◆ Prompt
Write the listing out again word for word, skipping each picture.

◆ Given records
-------------------------

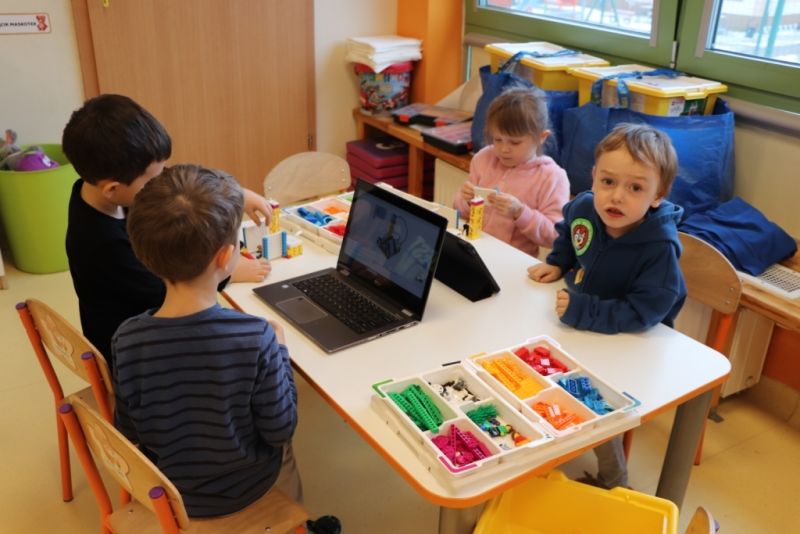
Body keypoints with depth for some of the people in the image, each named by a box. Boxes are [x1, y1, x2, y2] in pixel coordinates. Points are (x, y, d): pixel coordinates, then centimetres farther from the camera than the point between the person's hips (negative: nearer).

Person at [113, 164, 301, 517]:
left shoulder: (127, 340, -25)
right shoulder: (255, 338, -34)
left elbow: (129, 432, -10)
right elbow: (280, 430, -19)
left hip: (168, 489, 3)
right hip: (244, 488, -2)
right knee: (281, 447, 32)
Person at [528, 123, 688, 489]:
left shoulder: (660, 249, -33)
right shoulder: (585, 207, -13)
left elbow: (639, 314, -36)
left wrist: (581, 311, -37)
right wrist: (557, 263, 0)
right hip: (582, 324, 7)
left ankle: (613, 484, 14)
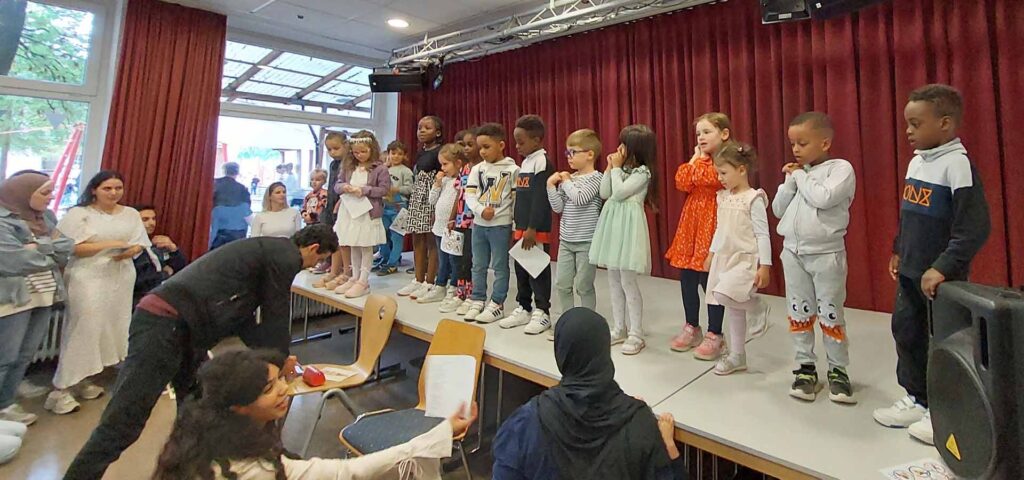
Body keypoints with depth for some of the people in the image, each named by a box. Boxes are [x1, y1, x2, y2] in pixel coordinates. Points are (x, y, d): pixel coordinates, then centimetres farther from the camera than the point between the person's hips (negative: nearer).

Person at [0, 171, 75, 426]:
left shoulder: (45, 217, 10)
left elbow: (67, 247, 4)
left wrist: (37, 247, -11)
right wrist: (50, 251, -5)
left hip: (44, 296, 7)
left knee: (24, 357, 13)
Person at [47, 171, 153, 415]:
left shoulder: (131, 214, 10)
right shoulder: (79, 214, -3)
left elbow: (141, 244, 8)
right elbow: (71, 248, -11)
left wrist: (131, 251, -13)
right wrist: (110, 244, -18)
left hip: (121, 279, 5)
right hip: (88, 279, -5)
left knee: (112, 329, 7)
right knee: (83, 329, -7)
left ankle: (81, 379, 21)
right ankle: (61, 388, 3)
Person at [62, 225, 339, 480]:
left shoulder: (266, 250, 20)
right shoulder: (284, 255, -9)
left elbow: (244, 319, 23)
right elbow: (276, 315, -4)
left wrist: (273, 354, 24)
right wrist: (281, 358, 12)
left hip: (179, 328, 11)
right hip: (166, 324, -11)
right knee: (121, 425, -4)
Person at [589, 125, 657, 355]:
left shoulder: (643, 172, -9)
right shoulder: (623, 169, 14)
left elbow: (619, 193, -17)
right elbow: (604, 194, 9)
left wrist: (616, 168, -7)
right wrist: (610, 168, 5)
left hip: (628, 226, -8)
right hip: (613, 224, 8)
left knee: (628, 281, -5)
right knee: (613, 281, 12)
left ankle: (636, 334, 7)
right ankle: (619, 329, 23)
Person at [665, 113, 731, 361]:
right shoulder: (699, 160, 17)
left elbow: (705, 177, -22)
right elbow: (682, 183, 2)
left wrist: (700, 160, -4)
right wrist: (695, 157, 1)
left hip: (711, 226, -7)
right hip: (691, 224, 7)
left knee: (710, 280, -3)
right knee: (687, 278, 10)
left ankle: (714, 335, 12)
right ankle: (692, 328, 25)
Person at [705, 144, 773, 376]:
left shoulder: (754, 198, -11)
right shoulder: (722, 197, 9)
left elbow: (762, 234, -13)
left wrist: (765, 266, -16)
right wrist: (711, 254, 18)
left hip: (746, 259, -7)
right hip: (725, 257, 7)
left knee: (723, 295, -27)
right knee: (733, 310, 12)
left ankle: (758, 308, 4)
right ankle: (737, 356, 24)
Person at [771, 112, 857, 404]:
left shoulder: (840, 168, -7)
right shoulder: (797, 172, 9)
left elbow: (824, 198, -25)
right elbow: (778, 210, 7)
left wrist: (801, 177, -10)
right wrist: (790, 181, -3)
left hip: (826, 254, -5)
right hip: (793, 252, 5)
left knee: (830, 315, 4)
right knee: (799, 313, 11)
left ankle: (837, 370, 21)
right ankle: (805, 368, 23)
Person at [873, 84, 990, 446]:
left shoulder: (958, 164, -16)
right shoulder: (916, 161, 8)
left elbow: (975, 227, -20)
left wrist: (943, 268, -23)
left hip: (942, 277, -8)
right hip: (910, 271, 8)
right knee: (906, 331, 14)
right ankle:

-------------------------

◆ Reply
Body keypoints with depth for some of the people in the image, each named by a box. Boxes are [x1, y1, x2, y2] in pixel coordinates. Points are (x, y, d): pixel coordinates, then centimetres farther from the camera than the point between the person's hips (negative: nearer).

Person at [113, 164, 301, 517]:
left shoulder: (127, 340, -25)
right shoulder: (255, 338, -34)
left elbow: (129, 432, -10)
right elbow: (280, 430, -19)
left hip: (168, 489, 3)
right hip: (244, 488, -2)
right knee: (281, 447, 32)
Person at [528, 123, 688, 489]:
left shoulder: (660, 249, -33)
right shoulder: (585, 207, -13)
left elbow: (639, 314, -36)
left wrist: (581, 311, -37)
right wrist: (557, 263, 0)
right hip: (582, 324, 7)
left ankle: (613, 484, 14)
Body keypoints with depth for some of the people in the image, each named by a box. Boxes are [x1, y1, x2, y2] in pixel coordinates. Points are (x, y, d): pixel coordinates, then centimetres farther from the camera than the point between the person's hips (negative: nearer).

Person at [0, 171, 75, 426]:
left shoulder: (45, 217, 10)
left elbow: (67, 247, 4)
left wrist: (37, 247, -11)
right wrist: (50, 251, -5)
left hip: (44, 296, 7)
left knee: (24, 357, 13)
Person at [47, 171, 153, 415]:
left shoulder: (131, 214, 10)
right shoulder: (79, 214, -3)
left elbow: (141, 244, 8)
right elbow: (71, 248, -11)
left wrist: (131, 251, -13)
right wrist: (110, 244, -18)
left hip: (121, 279, 5)
right hip: (88, 279, -5)
left knee: (112, 329, 7)
right knee: (83, 329, -7)
left ankle: (81, 379, 21)
right ankle: (61, 388, 3)
Person at [62, 225, 339, 480]:
left shoulder: (266, 250, 20)
right shoulder: (284, 255, -9)
left elbow: (244, 319, 23)
right elbow: (276, 315, -4)
left wrist: (273, 354, 24)
right wrist: (281, 358, 12)
left hip: (179, 328, 11)
right hip: (166, 324, -11)
right knee: (121, 425, -4)
Person at [589, 125, 657, 355]:
left shoulder: (643, 172, -9)
right shoulder: (623, 169, 14)
left elbow: (619, 193, -17)
right elbow: (604, 194, 9)
left wrist: (616, 168, -7)
right wrist: (610, 168, 5)
left hip: (628, 226, -8)
right hip: (613, 224, 8)
left knee: (628, 281, -5)
right knee: (613, 281, 12)
left ankle: (636, 334, 7)
right ankle: (619, 329, 23)
Person at [665, 113, 731, 361]:
right shoulder: (699, 160, 17)
left elbow: (705, 177, -22)
right elbow: (682, 183, 2)
left wrist: (700, 160, -4)
right wrist: (695, 157, 1)
left hip: (711, 226, -7)
right hip: (691, 224, 7)
left knee: (710, 280, -3)
right knee: (687, 278, 10)
left ankle: (714, 335, 12)
right ankle: (692, 328, 25)
Person at [705, 144, 773, 376]:
left shoulder: (754, 198, -11)
right shoulder: (722, 197, 9)
left elbow: (762, 234, -13)
left wrist: (765, 266, -16)
right wrist: (711, 254, 18)
left hip: (746, 259, -7)
right hip: (725, 257, 7)
left knee: (723, 295, -27)
right knee: (733, 310, 12)
left ankle: (758, 308, 4)
right ankle: (737, 356, 24)
Person at [771, 112, 857, 404]:
left shoulder: (840, 168, -7)
right shoulder: (797, 172, 9)
left elbow: (824, 198, -25)
right elbow: (778, 210, 7)
left wrist: (801, 177, -10)
right wrist: (790, 181, -3)
left hip: (826, 254, -5)
right hip: (793, 252, 5)
left knee: (830, 315, 4)
right knee: (799, 313, 11)
left ankle: (837, 370, 21)
right ankle: (805, 368, 23)
Person at [873, 84, 990, 446]:
left shoulder: (958, 164, -16)
right shoulder: (916, 161, 8)
left elbow: (975, 227, -20)
left wrist: (943, 268, -23)
left hip: (942, 277, -8)
right hip: (910, 271, 8)
right knee: (906, 331, 14)
right ankle:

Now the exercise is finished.